Banks
Beware of catching the falling knives
- Bank valuations have derated, but PBV valuations have yet to hit bottom in the past two downcycles, i.e., 2015-2016 and 2019-2020.
- We see banks continuing to face asset quality risk and tight liquidity, with persistent foreign outflows and local fund position still elevated.
- Maintain Neutral rating on the sector with BBCA as our top pick, followed by BTPS and BRIS given their better CoF and NPL outlooks.
Valuation downside might still prevail
Following FY24 earnings results from several banks in January, the banking sector's share price fell by 7% MTD (vs. JCI’s -6%), led by BMRI (-17%) and BBNI (-13%). However, we believe banks are not out of the woods yet as the sector is currently trading at 2.1x PBV, -0.5SD of its 15-year average, still above the lows seen in previous cycles, i.e., 1.5x PBV (-2.5SD) in 2015-2016 and 1.4x PBV (-3SD) in 2019-2020.
Big banks’ valuation has depressed but yet to reach its historical bottom
The big banks have not yet reached their valuation bottoms in the last two downcycles, partly driven by the NPL upcycle (2015-2016 and 2019-2020). Only BBRI has seen its valuation return to 2015-2016 levels, where it declined by 44% (vs. current 43%). While asset quality concerns are not as pronounced as during the COVID-19 pandemic, it is worth noting that the current situation is still plagued by tight liquidity, contrary to previous cycles, which saw loosening liquidity trends, as reflected in big banks' CoF. As such, we think that there is still downside risk to valuation, which could fall below -1SD of its 15-year historical average.
As noted in our previous report, we see risks from persistently tight liquidity and asset quality. These risks could lead to compressed NIM and higher credit costs for FY25F, which we believe have yet to be fully priced in.
Foreign outflow dragged valuation, banks are still in overweight position
BBCA has experienced the largest foreign outflows YTD 2025, offsetting inflows from the past two years. BMRI and BBNI have also seen continued outflows since FY24. By end of Jan25, most big banks, aside from BBRI, had relatively high foreign mutual fund positions, suggesting selling pressure may continue. BBCA and BBRI are the only banks where local fund positions are neutral relative to their respective weightings.
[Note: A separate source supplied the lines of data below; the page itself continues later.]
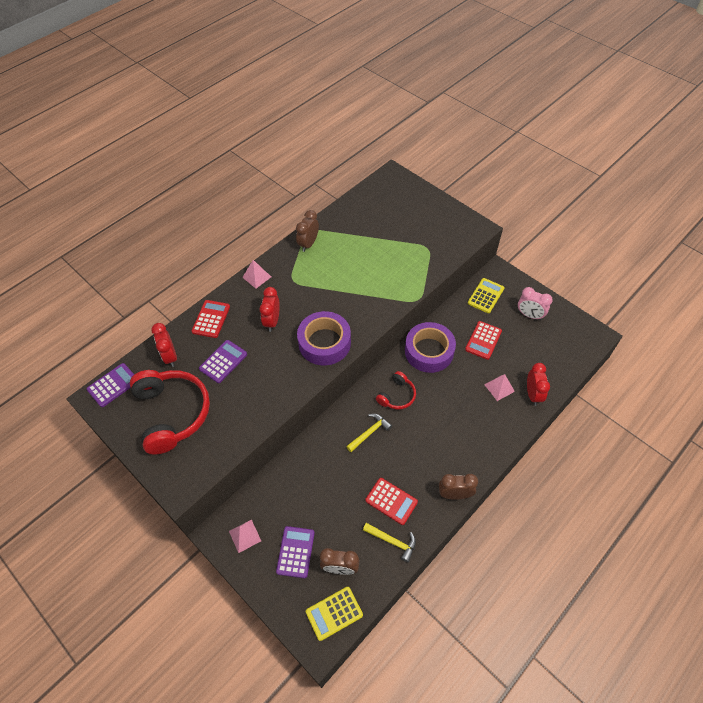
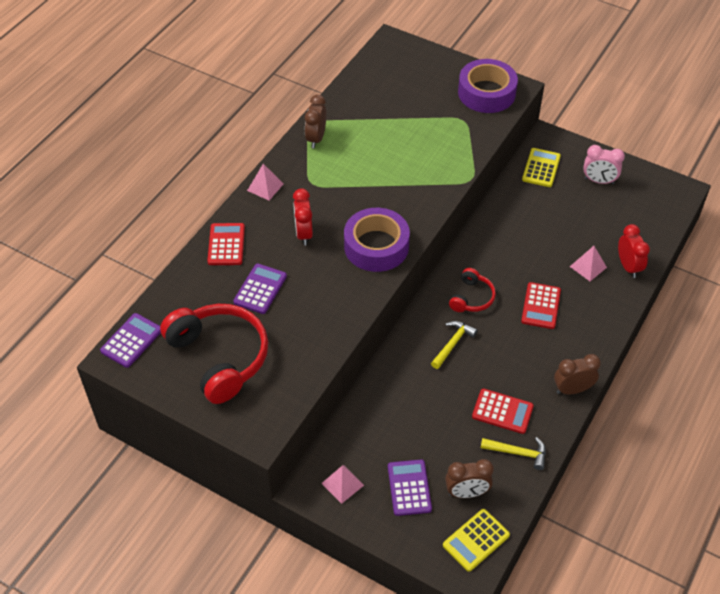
camera: 15 degrees left, 5 degrees down
red clock [151,323,177,367] -> none
purple tape [405,322,456,373] -> purple tape moved to [458,59,518,113]
red calculator [465,321,502,360] -> red calculator moved to [521,282,561,329]

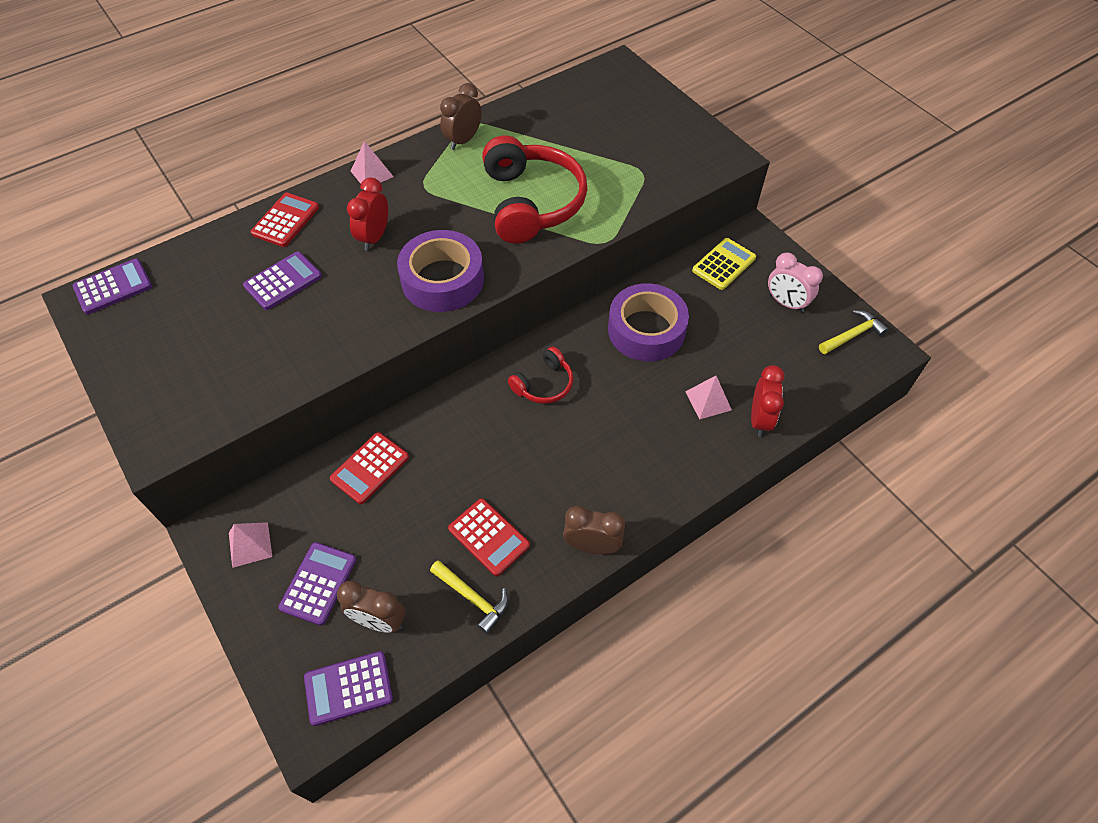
camera: 25 degrees right, 5 degrees up
red headphones [160,304,269,404] -> red headphones moved to [482,136,587,244]
yellow hammer [431,321,478,369] -> yellow hammer moved to [819,310,889,354]
yellow calculator [443,509,510,572] -> purple calculator [304,651,393,726]
purple tape [458,59,518,113] -> purple tape moved to [608,283,689,361]
red calculator [521,282,561,329] -> red calculator moved to [330,432,409,504]

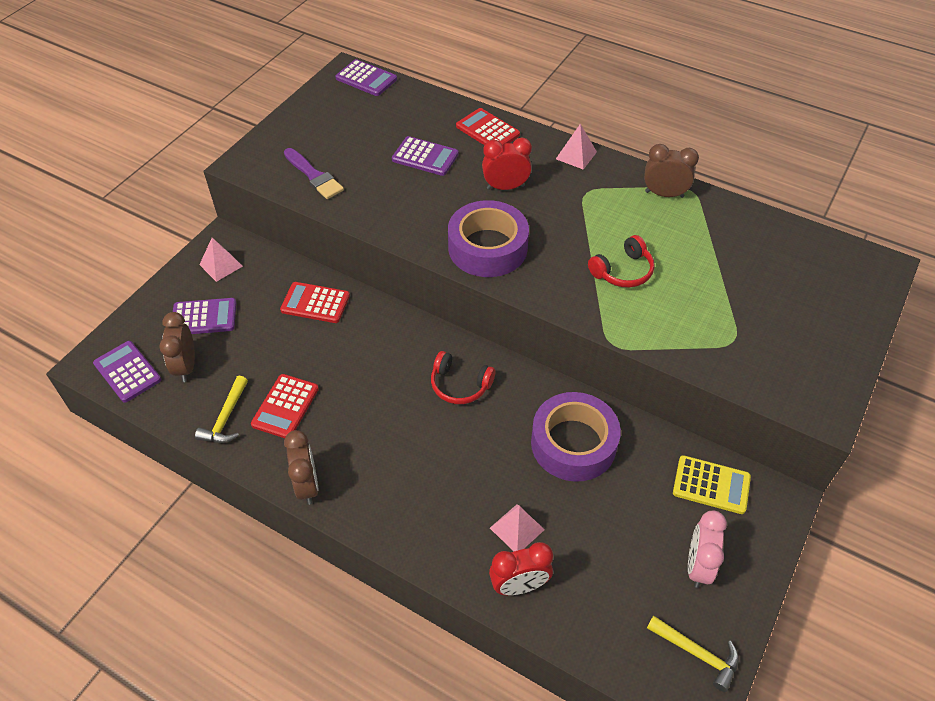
camera: 65 degrees right, 5 degrees down
red calculator [250,193,319,247] -> red calculator turned 135 degrees counterclockwise [456,108,520,145]
red headphones [482,136,587,244] -> red headphones [588,235,655,288], size x0.51
none -> purple brush [284,148,344,199]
Maintain Neutral, with BBCA remaining as our top pick
Despite outperforming peers, we continue to favor BBCA, BTPS, and BRIS due to their resilient CoF and stronger asset quality outlooks. We expect AGMs and 1Q25 results in Mar-Apr25 to remain overhang in the short term, in addition to global macro uncertainties. Key risks to our view include a stronger-than-expected Rupiah, liquidity, and asset quality.